Le Vietnam aspire à devenir un centre mondial des semi-conducteurs, soutenu par les États-Unis comme contrepoids à la Chine. Le pays considère l'innovation et la transformation numérique comme des piliers pour atteindre le développement d'ici 2045. En février, Trump a retiré le Vietnam de la liste de contrôle des exportations, facilitant l'accès aux technologies avancées pour la fabrication de puces.
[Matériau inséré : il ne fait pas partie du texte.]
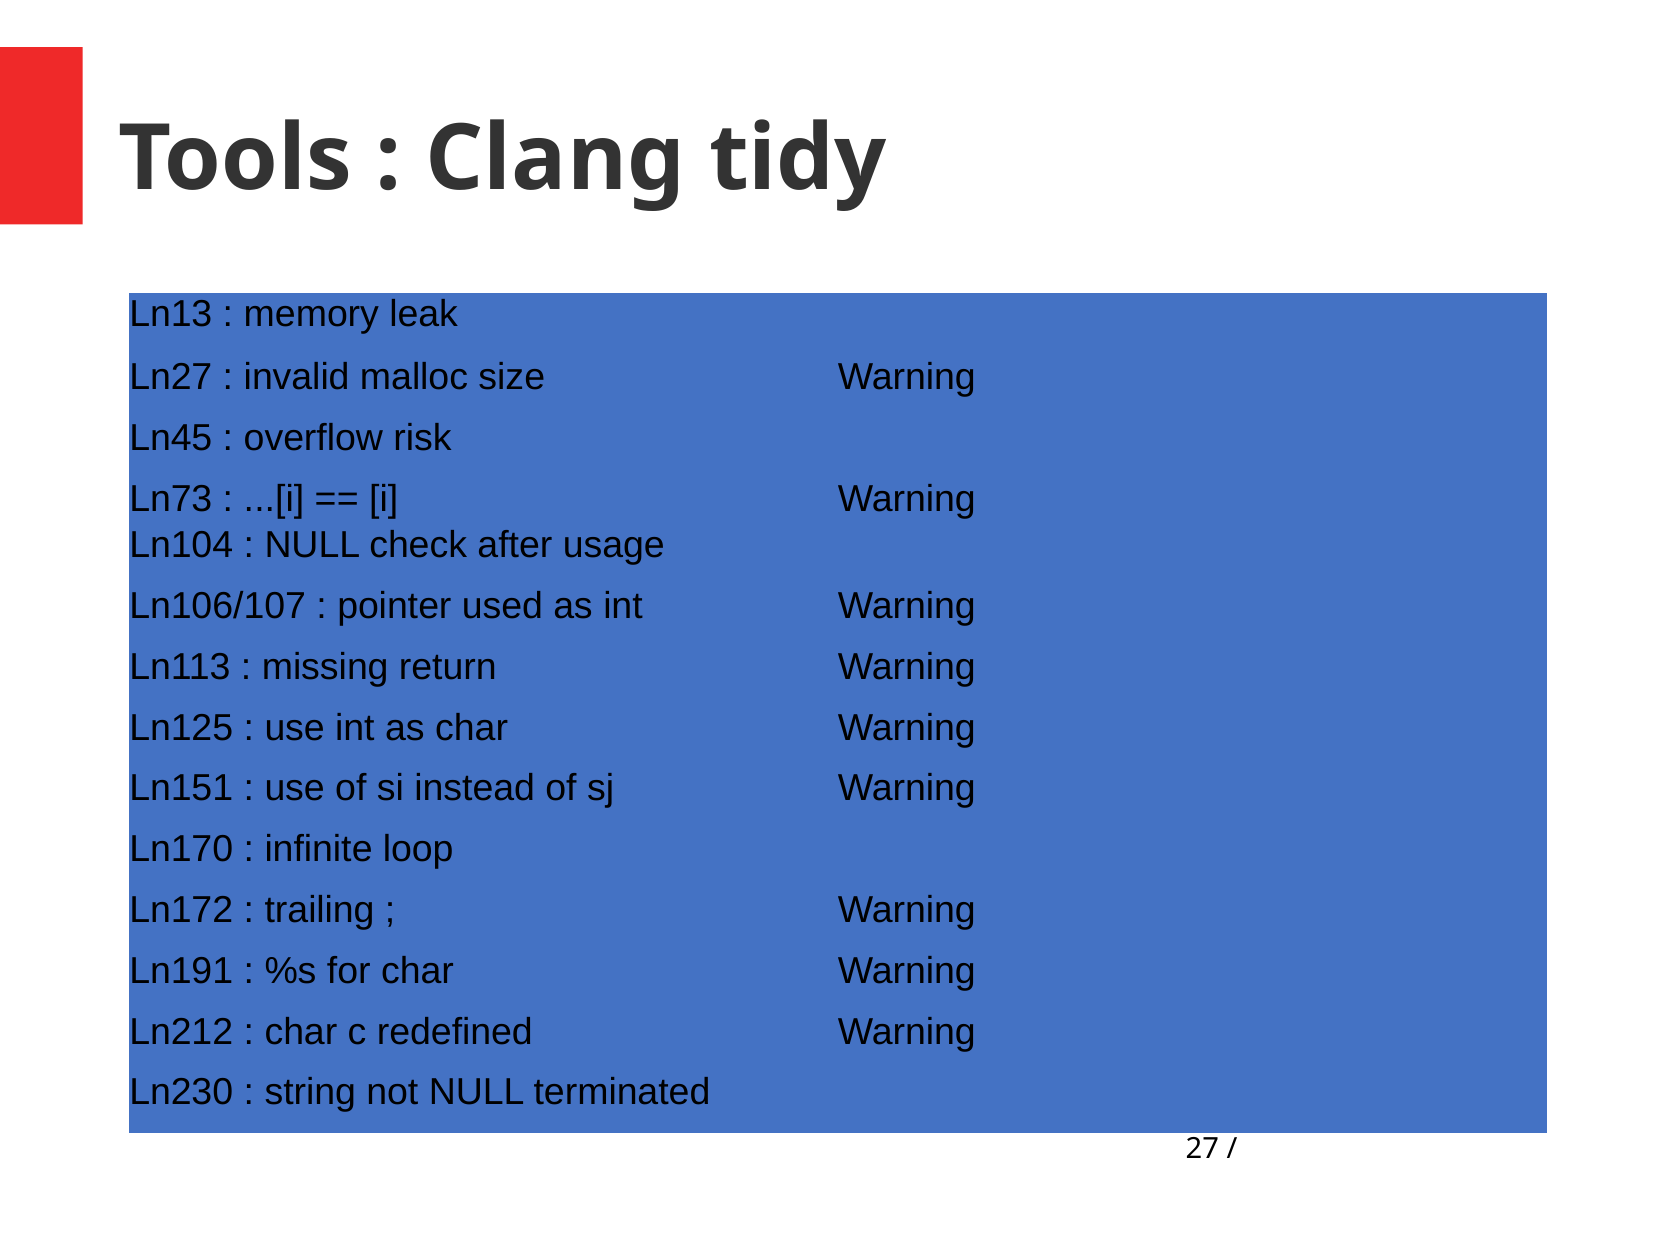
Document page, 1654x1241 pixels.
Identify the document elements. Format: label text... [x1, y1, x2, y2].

table_cell Warning [838, 767, 1547, 828]
table_cell Warning [838, 888, 1547, 949]
table_header [838, 293, 1547, 356]
table_cell Ln170 : infinite loop [129, 828, 838, 888]
table_cell [838, 524, 1547, 584]
title Tools : Clang tidy [118, 49, 1571, 257]
table_cell Ln191 : %s for char [129, 949, 838, 1010]
table_cell Warning [838, 584, 1547, 645]
text_box / [1185, 1129, 1571, 1216]
table_cell Ln106/107 : pointer used as int [129, 584, 838, 645]
table_header Ln13 : memory leak [129, 293, 838, 356]
table_cell Ln113 : missing return [129, 645, 838, 706]
table_cell Ln73 : ...[i] == [i] [129, 477, 838, 524]
table_cell Ln104 : NULL check after usage [129, 524, 838, 584]
table_cell Warning [838, 477, 1547, 524]
table_cell Ln151 : use of si instead of sj [129, 767, 838, 828]
table_cell [838, 416, 1547, 477]
table_cell Warning [838, 1010, 1547, 1071]
table_cell Ln212 : char c redefined [129, 1010, 838, 1071]
table_cell [838, 828, 1547, 888]
table_cell Warning [838, 356, 1547, 416]
table_cell Warning [838, 645, 1547, 706]
table_cell Warning [838, 706, 1547, 767]
table_cell Ln125 : use int as char [129, 706, 838, 767]
table_cell Ln230 : string not NULL terminated [129, 1071, 838, 1133]
table_cell Ln27 : invalid malloc size [129, 356, 838, 416]
table_cell Ln45 : overflow risk [129, 416, 838, 477]
table_cell Warning [838, 949, 1547, 1010]
table_cell [838, 1071, 1547, 1133]
table_cell Ln172 : trailing ; [129, 888, 838, 949]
De plus, Hanoï négocie avec ASML pour établir un centre de recherche et de formation en semi-conducteurs.
Technologie et formation : la recette vietnamienne 🚀
L'accord avec ASML ne vise pas seulement l'accès à la lithographie avancée, mais aussi la formation des ingénieurs locaux. Le Vietnam a besoin d'une base technique solide pour être compétitif dans la conception et le conditionnement des puces. La levée des restrictions permet d'importer des équipements de dernière génération, bien que le véritable défi soit de construire sa propre chaîne d'approvisionnement. Sans un réseau de fournisseurs et de tests, le pays risque de n'être qu'un assembleur sophistiqué. Le pari est à long terme et nécessite des investissements constants.
Des ateliers de motos aux salles blanches 😅
Le Vietnam passera de la réparation de motos dans les rues de Hanoï au port de combinaisons de lapin dans des salles blanches. Bien sûr, il faut d'abord s'assurer que les techniciens ne confondent pas une tranche de silicium avec un bol de pho. Mais bon, s'ils parviennent à ce que les semi-conducteurs ne surchauffent pas comme un moteur Honda, le plan pourrait peut-être fonctionner. Attention toutefois à ne pas vendre des puces sur le marché flottant, car l'humidité n'est pas bonne pour les circuits.